When the code is written poorly, you’re not going to have a solid foundation to build on. So it’s going to be more involved, demand more of your time, and cost a lot of money.
How To Make Sure You Deliver Clean Code
Everyone has their own take on writing clean code. However, a good place to start is to read some books on the best way to approach it.
Osman Ahmed Osman, Engineering Manager at Quora, recommends reading the following:
- Clean Code: A Handbook of Agile Software Craftsmanship, by Robert C. Martin
- Code Complete: A Practical Handbook of Software Construction, by Steve McConnell
- KISS: Keep it simple, stupid
- MVC: Model View Controller (Architecture principle)
- DRY: Don’t repeat yourself
- YAGNI: You ain’t gonna need it
- RASAP: Refactor as soon as possible
There are a ton of design patterns out there, so take advantage of them. Someone else has probably resolved your current problem, so that’s an excellent place to start. There’s no need to reinvent the wheel here, there are loads of libraries that you can leverage to solve even the most complex problems in software development.
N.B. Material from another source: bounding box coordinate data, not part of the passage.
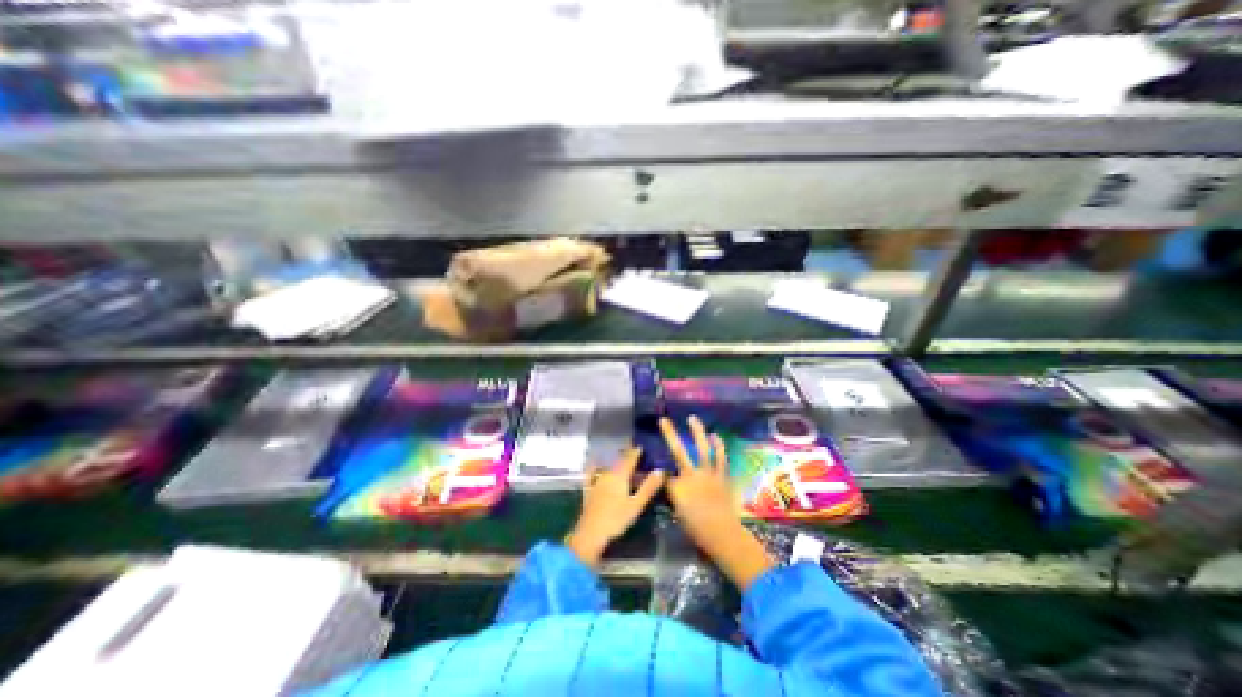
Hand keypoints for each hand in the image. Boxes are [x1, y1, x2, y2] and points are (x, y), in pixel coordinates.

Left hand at [566, 447, 664, 565]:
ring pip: (608, 467)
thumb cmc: (616, 519)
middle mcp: (608, 474)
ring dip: (616, 462)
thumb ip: (648, 487)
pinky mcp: (588, 489)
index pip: (630, 458)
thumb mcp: (636, 505)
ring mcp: (596, 481)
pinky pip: (591, 473)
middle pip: (619, 461)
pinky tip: (594, 464)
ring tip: (622, 460)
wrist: (591, 533)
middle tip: (635, 453)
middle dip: (627, 456)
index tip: (642, 445)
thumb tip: (660, 470)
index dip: (636, 451)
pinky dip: (595, 467)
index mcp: (620, 475)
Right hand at [658, 418, 773, 589]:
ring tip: (692, 418)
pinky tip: (715, 435)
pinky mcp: (722, 476)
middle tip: (664, 420)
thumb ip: (674, 495)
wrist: (723, 534)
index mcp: (677, 487)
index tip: (658, 466)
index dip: (660, 470)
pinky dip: (718, 446)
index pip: (665, 473)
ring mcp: (708, 474)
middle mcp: (691, 475)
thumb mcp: (678, 513)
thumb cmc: (697, 529)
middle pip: (677, 451)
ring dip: (697, 432)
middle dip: (669, 434)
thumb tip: (672, 483)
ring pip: (701, 448)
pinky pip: (721, 458)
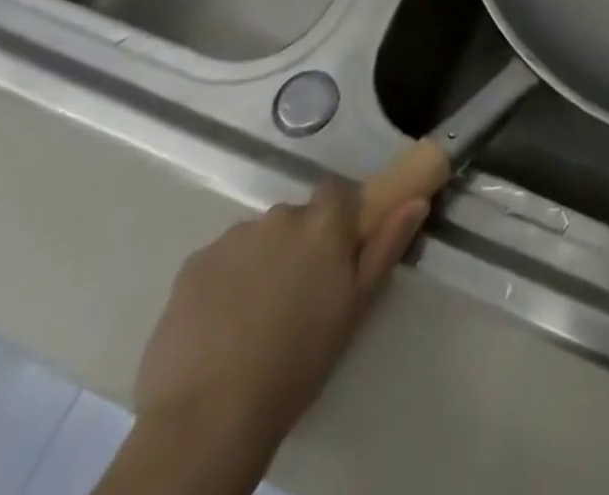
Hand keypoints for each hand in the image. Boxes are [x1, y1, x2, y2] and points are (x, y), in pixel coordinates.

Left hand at [131, 180, 427, 459]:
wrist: (209, 417)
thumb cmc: (299, 361)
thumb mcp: (356, 306)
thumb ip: (387, 246)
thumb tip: (417, 200)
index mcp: (323, 222)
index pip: (337, 192)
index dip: (338, 218)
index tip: (337, 251)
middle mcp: (279, 216)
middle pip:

When you’re working in a team, it’s imperative to set up some coding standard and conventions first. This will help negate a scenario where you end up with different types of code that follows different coding styles (and naming conventions).
There are also a bunch of clean code verification tools you can use to test the quality of your code. Some of these clean code tools are as follows:
- Klocwork (for Java and C++ programming)
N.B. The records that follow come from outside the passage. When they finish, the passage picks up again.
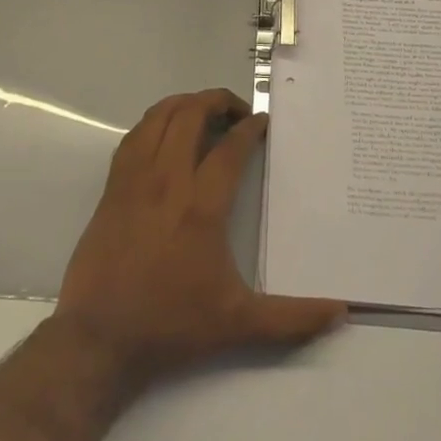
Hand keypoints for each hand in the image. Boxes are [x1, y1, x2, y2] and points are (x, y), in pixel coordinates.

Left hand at [56, 89, 345, 387]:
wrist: (99, 338)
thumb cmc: (171, 325)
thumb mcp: (238, 324)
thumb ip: (292, 318)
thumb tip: (341, 312)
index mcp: (201, 205)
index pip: (230, 148)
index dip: (249, 128)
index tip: (262, 122)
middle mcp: (167, 180)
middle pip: (191, 114)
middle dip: (218, 101)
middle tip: (237, 112)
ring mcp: (134, 180)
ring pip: (158, 117)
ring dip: (184, 104)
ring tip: (203, 112)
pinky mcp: (112, 188)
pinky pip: (134, 136)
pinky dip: (154, 122)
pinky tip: (164, 133)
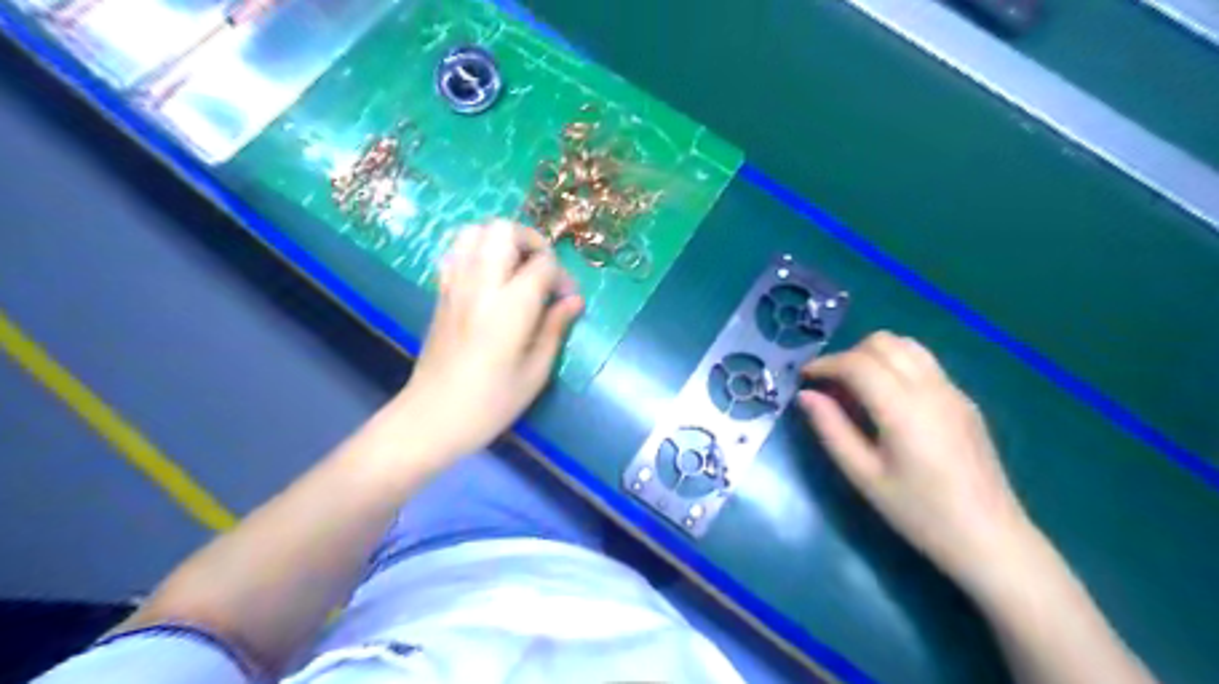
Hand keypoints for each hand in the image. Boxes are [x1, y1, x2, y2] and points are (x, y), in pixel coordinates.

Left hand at [390, 222, 578, 460]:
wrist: (432, 417)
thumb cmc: (491, 402)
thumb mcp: (536, 372)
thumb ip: (555, 328)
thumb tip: (573, 300)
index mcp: (510, 306)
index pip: (542, 264)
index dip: (562, 276)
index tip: (566, 300)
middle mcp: (480, 285)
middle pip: (503, 230)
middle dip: (530, 241)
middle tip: (542, 270)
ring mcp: (454, 285)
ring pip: (474, 231)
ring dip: (501, 241)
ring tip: (516, 269)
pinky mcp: (440, 293)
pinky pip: (456, 252)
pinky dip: (477, 252)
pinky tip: (490, 279)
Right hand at [807, 330, 1031, 587]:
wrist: (991, 539)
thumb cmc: (919, 513)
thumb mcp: (864, 476)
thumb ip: (831, 430)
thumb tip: (806, 395)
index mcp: (903, 409)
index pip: (857, 363)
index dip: (825, 363)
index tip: (804, 378)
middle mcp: (931, 388)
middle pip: (883, 342)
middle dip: (848, 354)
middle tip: (830, 384)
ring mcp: (953, 391)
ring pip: (907, 345)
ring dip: (874, 354)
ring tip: (856, 385)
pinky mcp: (964, 401)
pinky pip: (924, 363)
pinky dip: (896, 364)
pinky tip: (887, 398)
- PHP Mess Detector (for PHP programming)
- SonarQube (for 20+ programming languages)
There are many more clean code verification tools in the marketplace, so it’s best to first try them out and commit to a tool that suits your style and current coding project.
Delivering clean code is all about doing things right from the beginning. It’s definitely worth the effort because when you build quality, working software, you end up with a product that can be improved continuously, rapidly, and cost-effectively.
It’s also just the right thing for a human being to do!
While many managers and Product Owners might pressure you to neglect writing good code because of the requirements or the schedule, it’s your job to do it right and stand up for clean code.
In the end, the odds are stacked up in your favor because quality code boosts the overall value of the product, keeps costs down, and makes updates and maintenance a breeze. So keep it simple!